EXERCISE GOAL | Repeat nothing but the line containing "Gameplay with a" and the lines that follow it, up to and including the last line of the data below.

[Opening DATA EXCERPTS section]

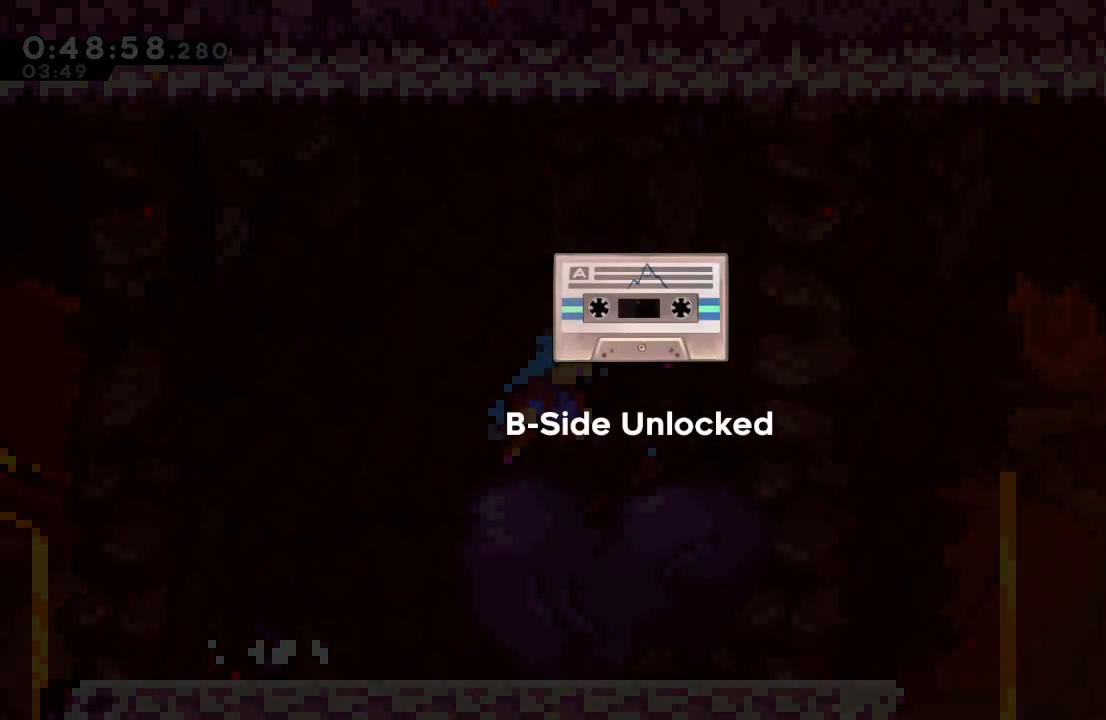
{"dt_ms": 500, "buttons": ["CIRCLE", "DPAD_RIGHT"], "left_stick": "center", "right_stick": "center", "events": [[50, "CIRCLE", "down"], [117, "CIRCLE", "up"], [200, "CIRCLE", "down"], [250, "CIRCLE", "up"], [317, "CIRCLE", "down"], [383, "CIRCLE", "up"], [450, "CIRCLE", "down"]]}
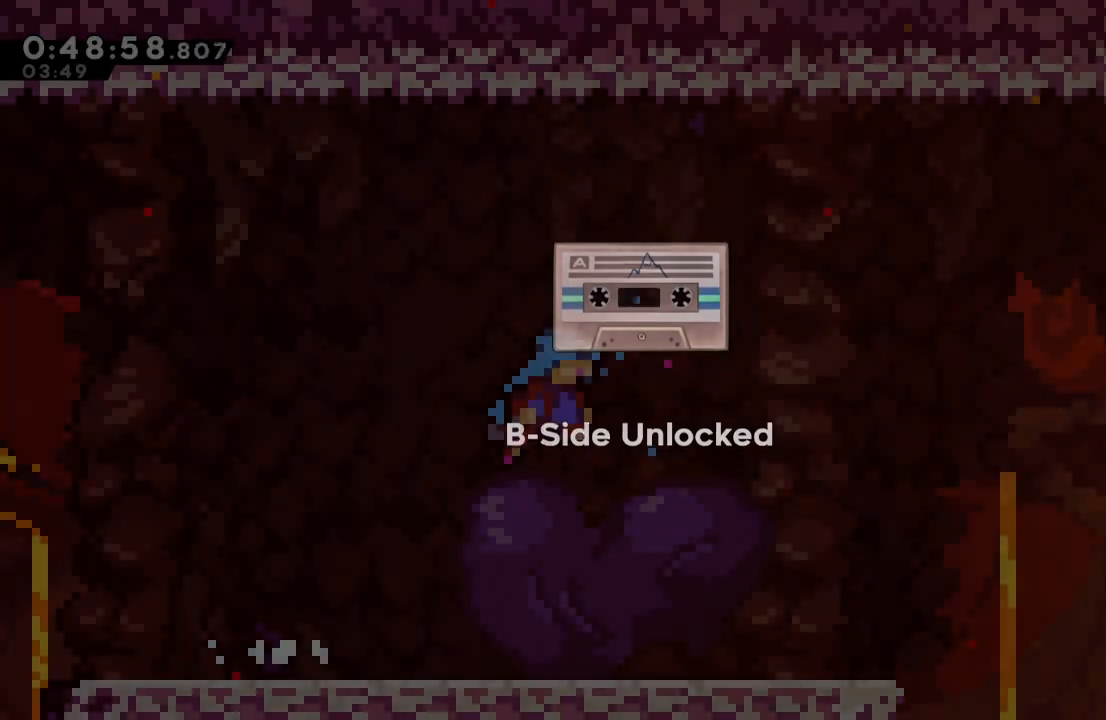
{"dt_ms": 500, "buttons": ["DPAD_RIGHT"], "left_stick": "center", "right_stick": "center", "events": [[17, "CIRCLE", "up"], [83, "CIRCLE", "down"], [150, "CIRCLE", "up"]]}
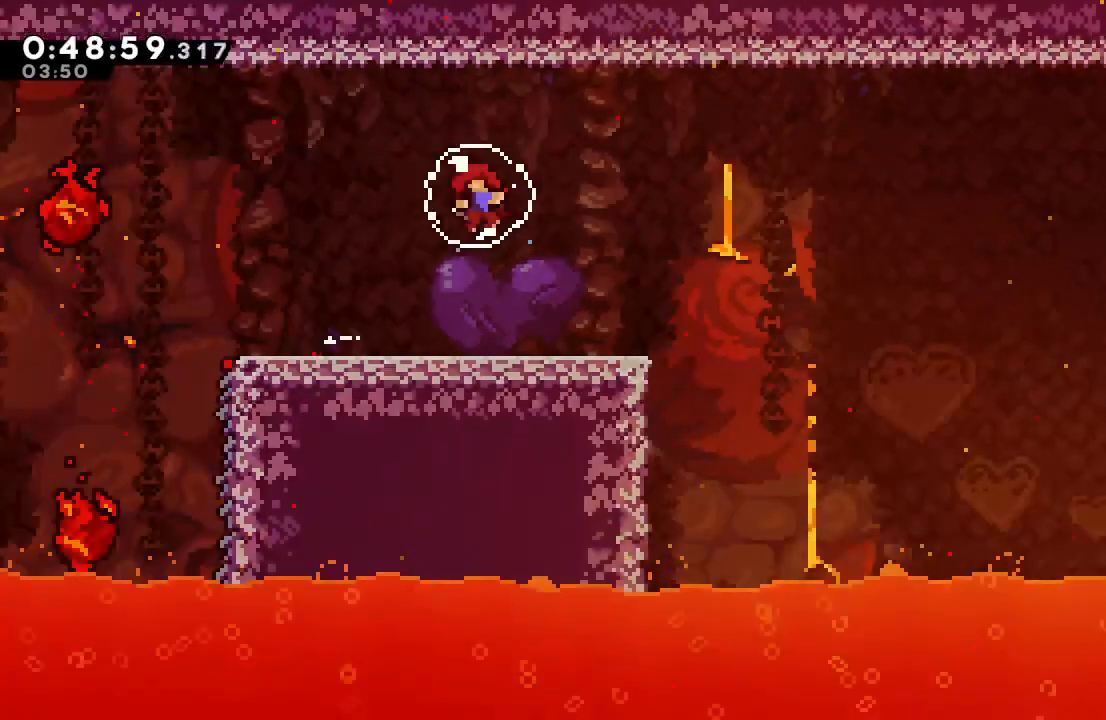
{"dt_ms": 1000, "buttons": ["DPAD_RIGHT"], "left_stick": "center", "right_stick": "center"}
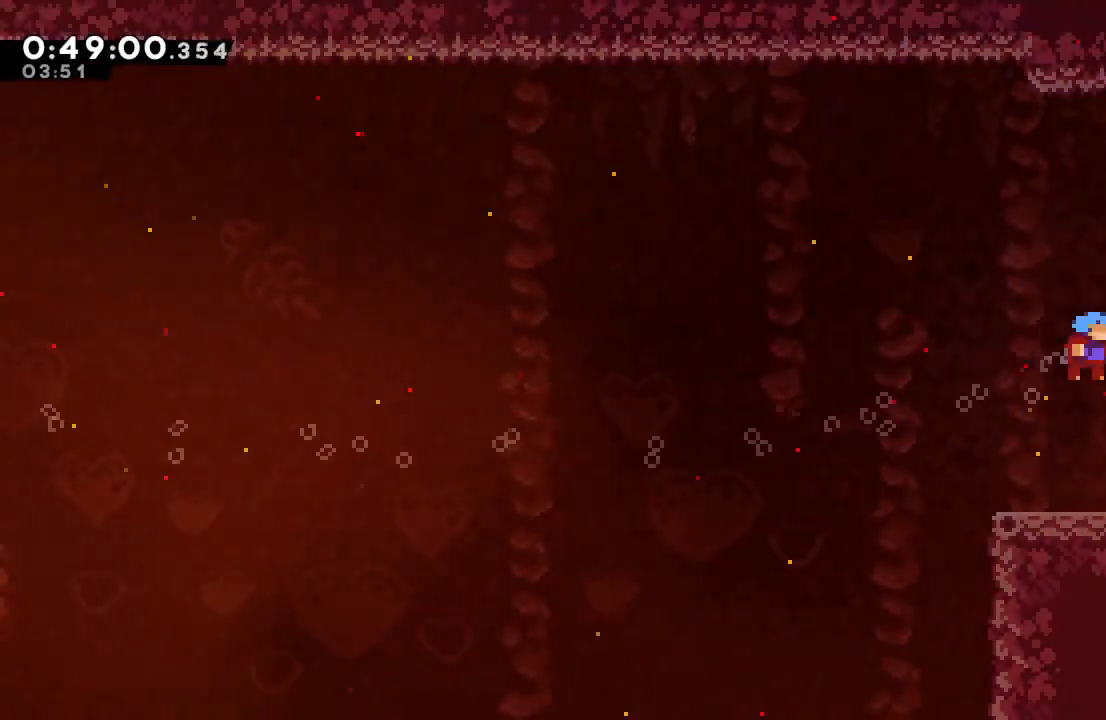
{"dt_ms": 500, "buttons": ["DPAD_RIGHT"], "left_stick": "center", "right_stick": "center", "events": []}
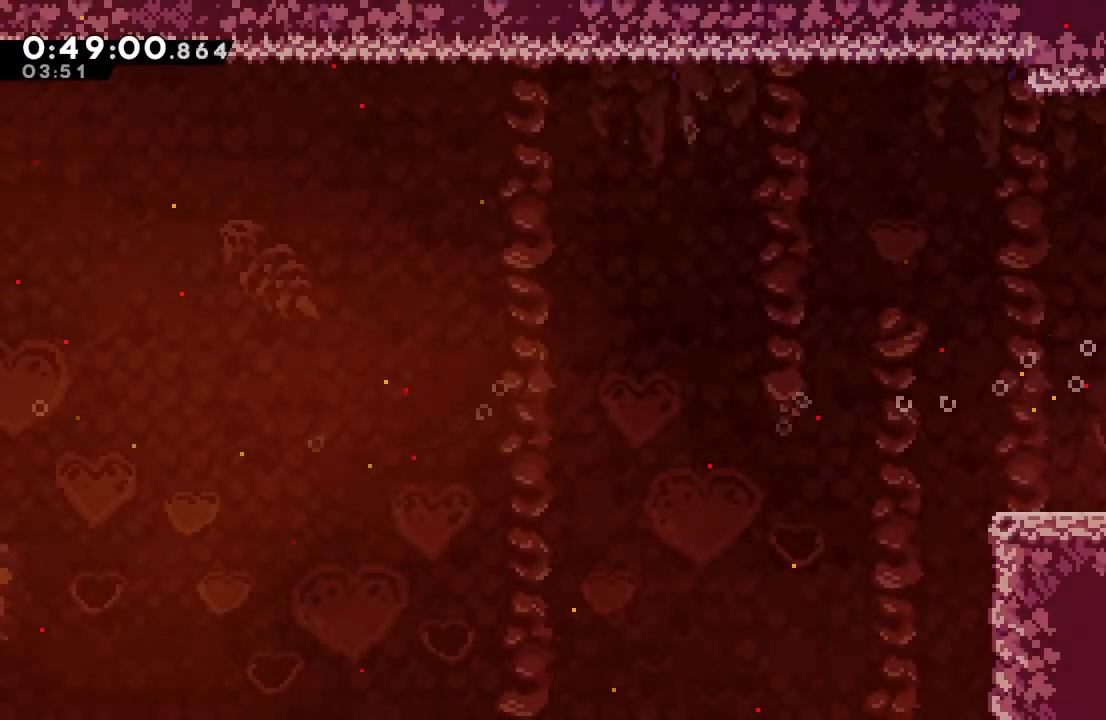
{"dt_ms": 500, "buttons": ["DPAD_DOWN", "DPAD_RIGHT"], "left_stick": "center", "right_stick": "center", "events": [[500, "DPAD_DOWN", "down"]]}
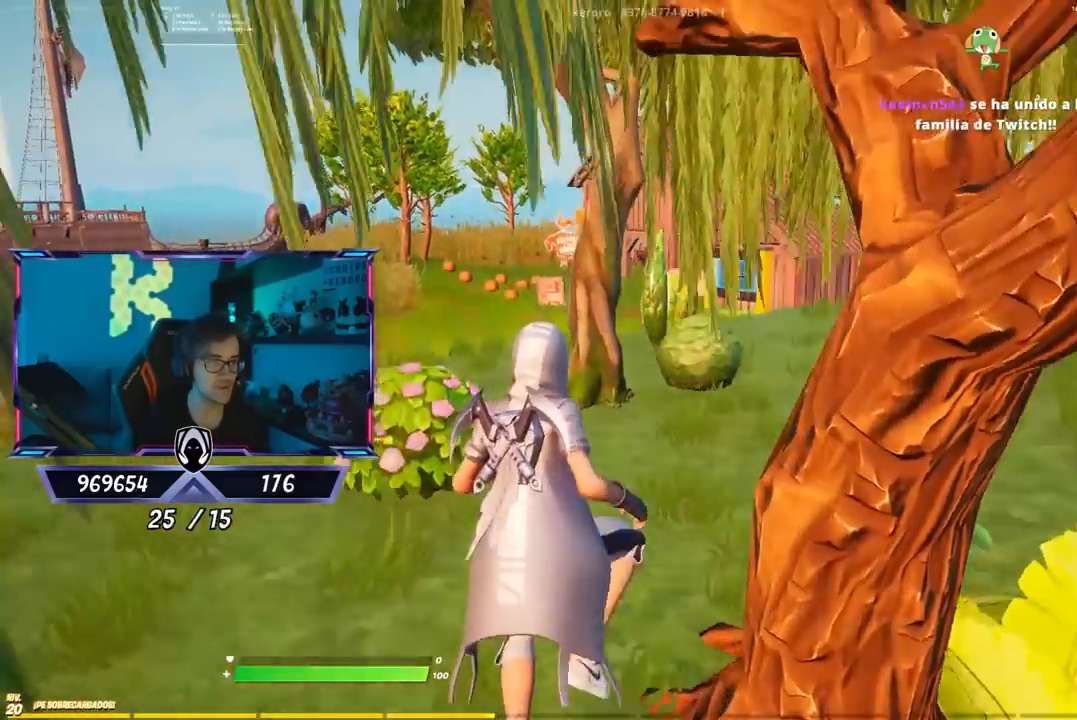
Gameplay with a controller (PlayStation layout); each line is a JSON object with the inputs held at the frame after it. "events" lists button and stick changes between this image and that frame as [ms after this image, input, new state], when the widget could be followed in between.
{"buttons": [], "left_stick": "up-left", "right_stick": "center", "events": [[50, "right_stick", "right"], [117, "right_stick", "center"]]}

[Closing DATA EXCERPTS section]

TASK RESULT |
Gameplay with a controller (PlayStation layout); each line is a JSON object with the inputs held at the frame after it. "events" lists button and stick changes between this image and that frame as [ms after this image, input, new state], when the widget could be followed in between.
{"buttons": [], "left_stick": "up-left", "right_stick": "center", "events": [[50, "right_stick", "right"], [117, "right_stick", "center"]]}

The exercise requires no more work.